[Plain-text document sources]

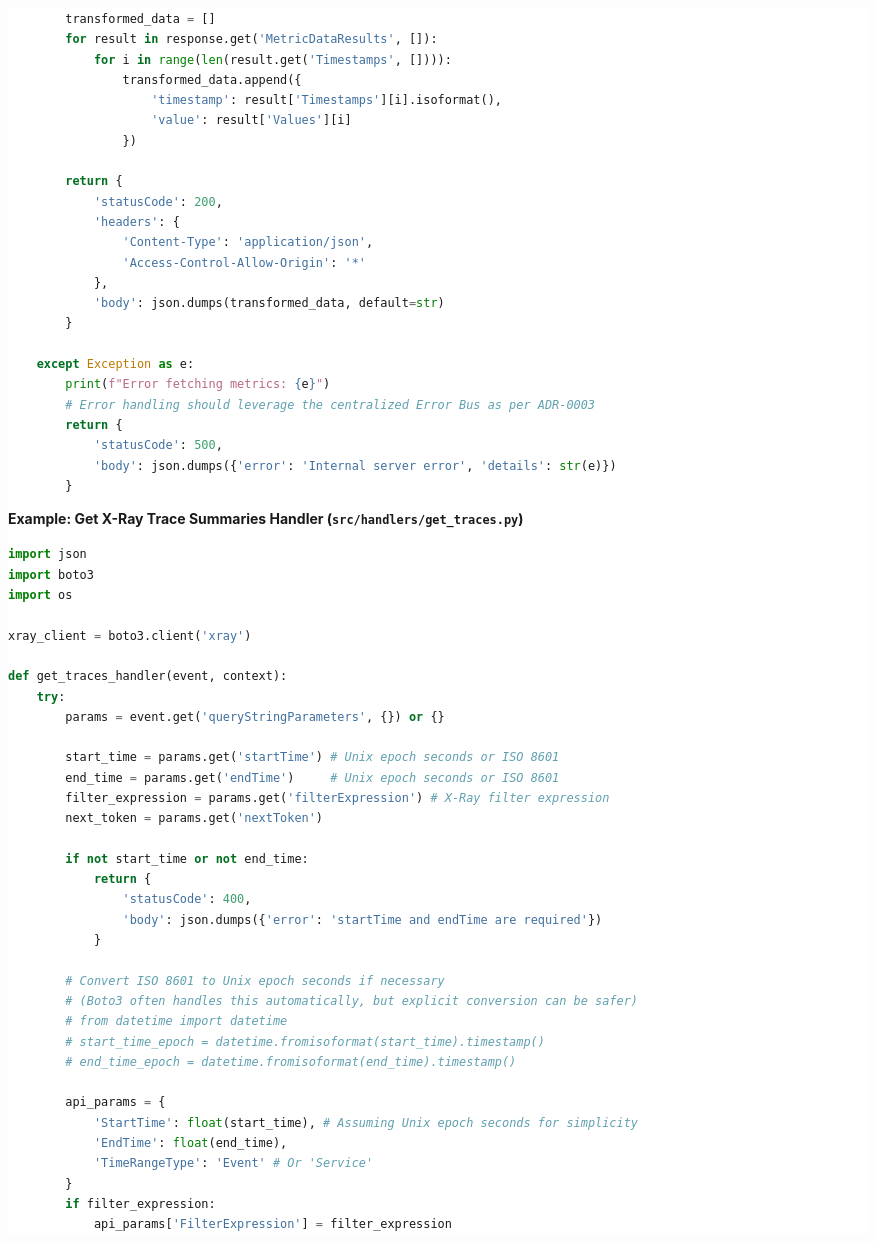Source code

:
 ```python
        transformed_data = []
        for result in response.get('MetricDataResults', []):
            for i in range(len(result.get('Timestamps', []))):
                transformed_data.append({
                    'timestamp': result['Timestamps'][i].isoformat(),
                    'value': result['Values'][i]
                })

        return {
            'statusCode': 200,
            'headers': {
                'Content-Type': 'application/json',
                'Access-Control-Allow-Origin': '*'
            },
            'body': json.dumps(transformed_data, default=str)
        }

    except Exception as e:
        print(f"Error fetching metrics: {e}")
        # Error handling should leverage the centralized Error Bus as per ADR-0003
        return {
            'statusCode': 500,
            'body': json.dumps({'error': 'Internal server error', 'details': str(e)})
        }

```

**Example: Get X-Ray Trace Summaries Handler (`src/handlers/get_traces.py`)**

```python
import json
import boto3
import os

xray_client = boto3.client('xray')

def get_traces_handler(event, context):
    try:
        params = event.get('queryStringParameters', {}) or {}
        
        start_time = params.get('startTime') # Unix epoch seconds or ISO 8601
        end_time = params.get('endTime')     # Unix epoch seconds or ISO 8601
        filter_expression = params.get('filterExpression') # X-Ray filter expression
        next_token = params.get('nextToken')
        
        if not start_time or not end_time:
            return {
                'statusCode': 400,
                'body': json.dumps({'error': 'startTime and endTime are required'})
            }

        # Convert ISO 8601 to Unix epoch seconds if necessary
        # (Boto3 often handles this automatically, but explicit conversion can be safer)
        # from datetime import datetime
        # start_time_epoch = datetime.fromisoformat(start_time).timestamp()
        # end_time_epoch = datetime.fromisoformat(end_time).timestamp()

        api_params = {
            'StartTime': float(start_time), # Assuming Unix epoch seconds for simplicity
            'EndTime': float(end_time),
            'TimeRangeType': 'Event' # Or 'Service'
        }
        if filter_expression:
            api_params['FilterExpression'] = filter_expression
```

* [Problem statement] Whatever the records hold apart from pictures should be repeated exactly.

* [Your response]
Source code

:
 ```python
        transformed_data = []
        for result in response.get('MetricDataResults', []):
            for i in range(len(result.get('Timestamps', []))):
                transformed_data.append({
                    'timestamp': result['Timestamps'][i].isoformat(),
                    'value': result['Values'][i]
                })

        return {
            'statusCode': 200,
            'headers': {
                'Content-Type': 'application/json',
                'Access-Control-Allow-Origin': '*'
            },
            'body': json.dumps(transformed_data, default=str)
        }

    except Exception as e:
        print(f"Error fetching metrics: {e}")
        # Error handling should leverage the centralized Error Bus as per ADR-0003
        return {
            'statusCode': 500,
            'body': json.dumps({'error': 'Internal server error', 'details': str(e)})
        }

```

**Example: Get X-Ray Trace Summaries Handler (`src/handlers/get_traces.py`)**

```python
import json
import boto3
import os

xray_client = boto3.client('xray')

def get_traces_handler(event, context):
    try:
        params = event.get('queryStringParameters', {}) or {}
        
        start_time = params.get('startTime') # Unix epoch seconds or ISO 8601
        end_time = params.get('endTime')     # Unix epoch seconds or ISO 8601
        filter_expression = params.get('filterExpression') # X-Ray filter expression
        next_token = params.get('nextToken')
        
        if not start_time or not end_time:
            return {
                'statusCode': 400,
                'body': json.dumps({'error': 'startTime and endTime are required'})
            }

        # Convert ISO 8601 to Unix epoch seconds if necessary
        # (Boto3 often handles this automatically, but explicit conversion can be safer)
        # from datetime import datetime
        # start_time_epoch = datetime.fromisoformat(start_time).timestamp()
        # end_time_epoch = datetime.fromisoformat(end_time).timestamp()

        api_params = {
            'StartTime': float(start_time), # Assuming Unix epoch seconds for simplicity
            'EndTime': float(end_time),
            'TimeRangeType': 'Event' # Or 'Service'
        }
        if filter_expression:
            api_params['FilterExpression'] = filter_expression
```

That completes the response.